> Given data

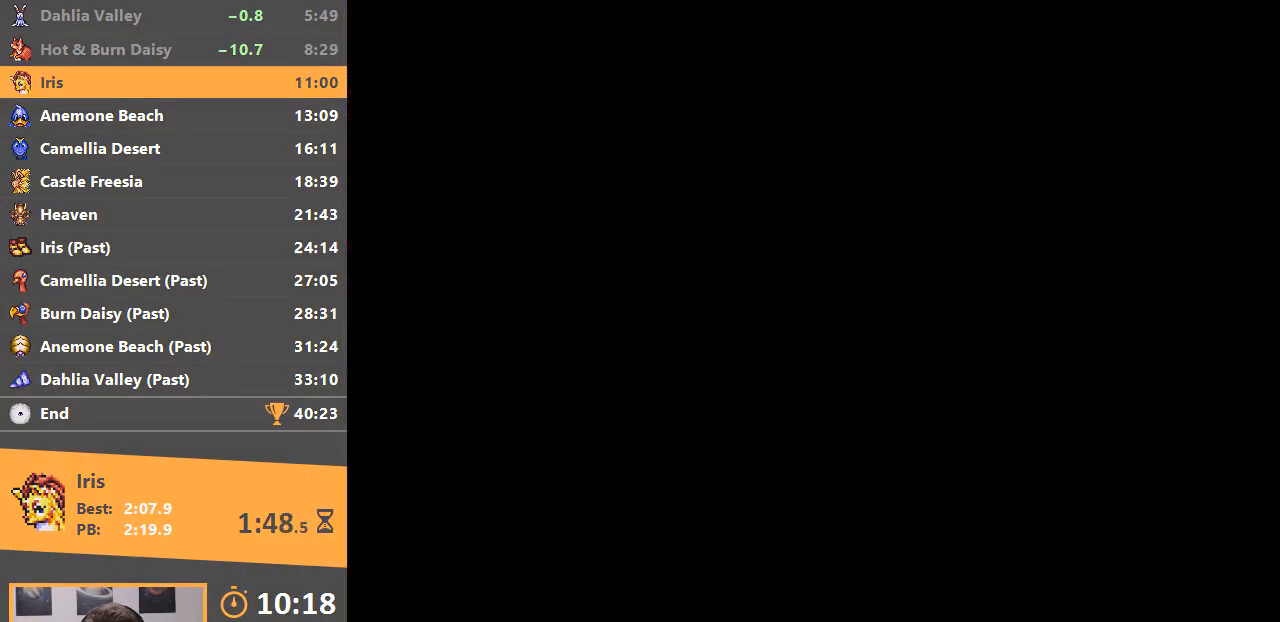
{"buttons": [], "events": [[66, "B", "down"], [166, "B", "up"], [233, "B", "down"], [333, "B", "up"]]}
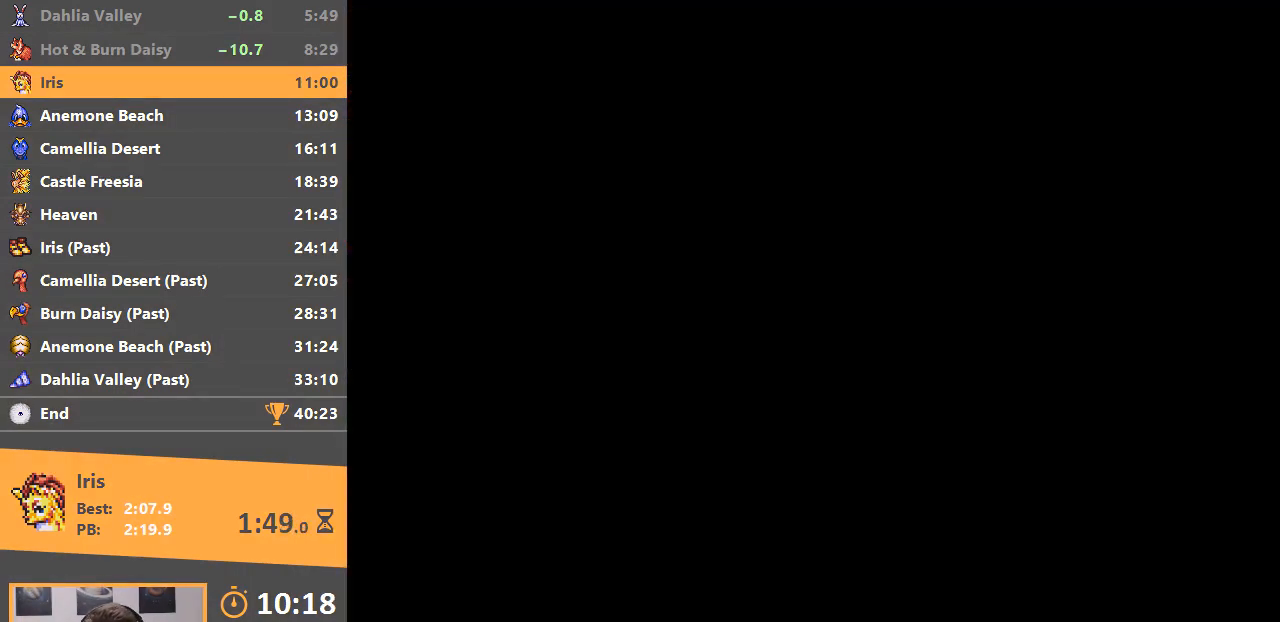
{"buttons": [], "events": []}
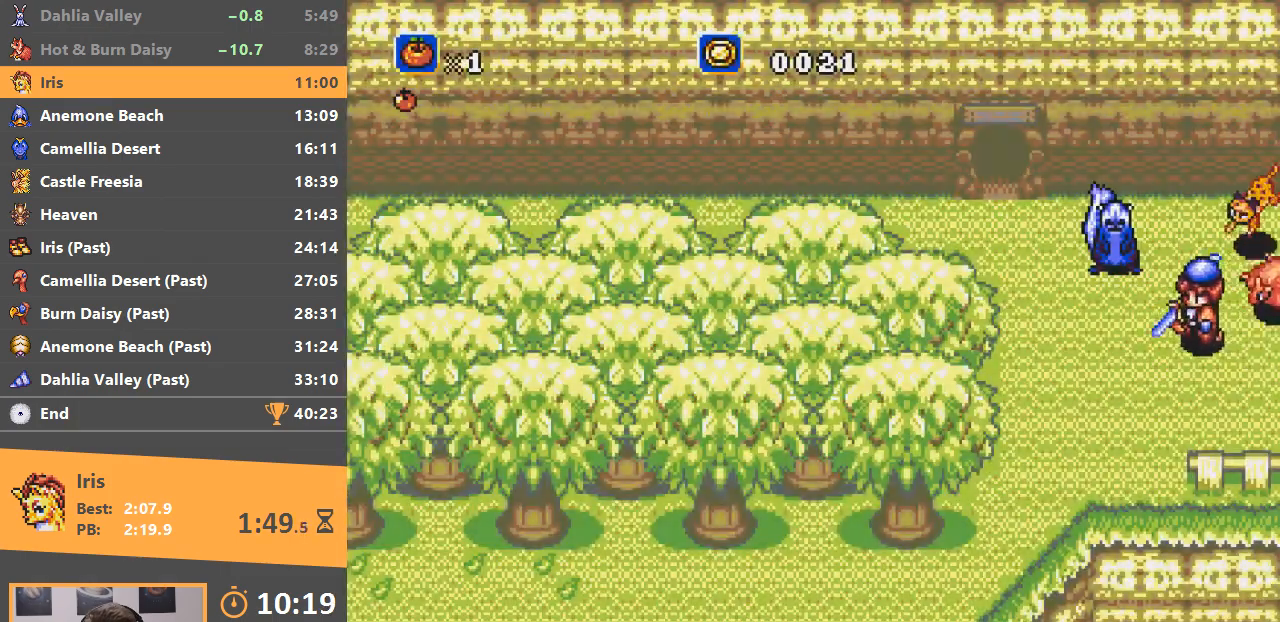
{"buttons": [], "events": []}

> Task brief
Drop every image, please, and write out the data above exactly as shown.

> Task result
{"buttons": [], "events": [[66, "B", "down"], [166, "B", "up"], [233, "B", "down"], [333, "B", "up"]]}
{"buttons": [], "events": []}
{"buttons": [], "events": []}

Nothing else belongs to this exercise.